(TASK) Please give, word for word, the line containing "L’apprendista Stregone" and every line that comes after it in the data below.

-=-=-=-=-

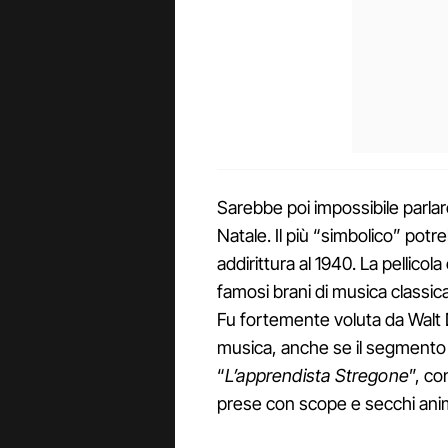
Sarebbe poi impossibile parlare d
Natale. Il più “simbolico” pot
addirittura al 1940. La pellico
famosi brani di musica classi
Fu fortemente voluta da Walt 
musica, anche se il segmento c
“
L’apprendista Stregone
”, c
prese con scope e secchi anim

-=-=-=-=-

(EXERCISE SOLUTION)
L’apprendista Stregone
”, c
prese con scope e secchi anim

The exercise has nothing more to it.